** Opening Information supplied block **
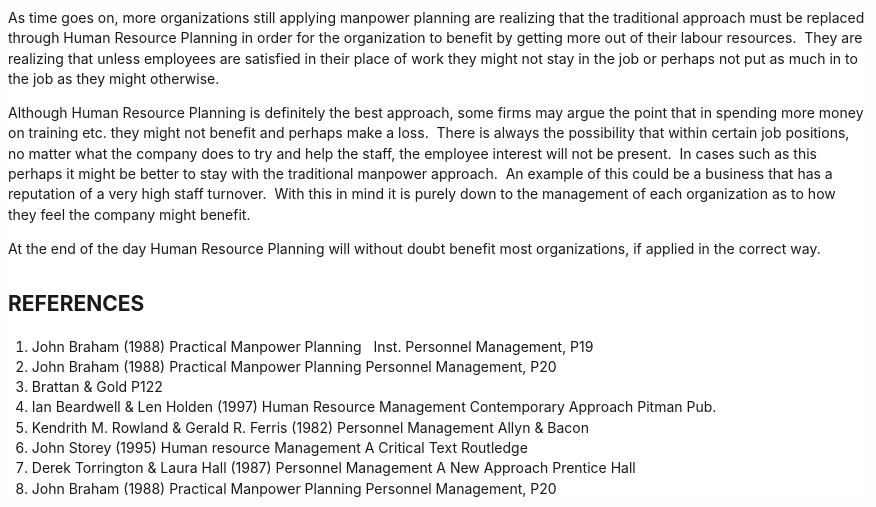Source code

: As time goes on, more organizations still applying manpower planning are realizing that the traditional approach must be replaced through Human Resource Planning in order for the organization to benefit by getting more out of their labour resources.  They are realizing that unless employees are satisfied in their place of work they might not stay in the job or perhaps not put as much in to the job as they might otherwise.

Although Human Resource Planning is definitely the best approach, some firms may argue the point that in spending more money on training etc. they might not benefit and perhaps make a loss.  There is always the possibility that within certain job positions, no matter what the company does to try and help the staff, the employee interest will not be present.  In cases such as this perhaps it might be better to stay with the traditional manpower approach.  An example of this could be a business that has a reputation of a very high staff turnover.  With this in mind it is purely down to the management of each organization as to how they feel the company might benefit.

At the end of the day Human Resource Planning will without doubt benefit most organizations, if applied in the correct way.

## REFERENCES

1. John Braham (1988) Practical Manpower Planning   Inst. Personnel Management, P19
2. John Braham (1988) Practical Manpower Planning Personnel Management, P20
3. Brattan & Gold P122
4. Ian Beardwell & Len Holden (1997) Human Resource Management Contemporary Approach Pitman Pub.
5. Kendrith M. Rowland & Gerald R. Ferris (1982) Personnel Management Allyn & Bacon
6. John Storey (1995) Human resource Management A Critical Text Routledge
7. Derek Torrington & Laura Hall (1987) Personnel Management A New Approach Prentice Hall
8. John Braham (1988) Practical Manpower Planning Personnel Management, P20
** Closing Information supplied block **
What to work on = Given the word "Practical", show every line of the records that contains it.

Task solution =
1. John Braham (1988) Practical Manpower Planning   Inst. Personnel Management, P19
2. John Braham (1988) Practical Manpower Planning Personnel Management, P20
8. John Braham (1988) Practical Manpower Planning Personnel Management, P20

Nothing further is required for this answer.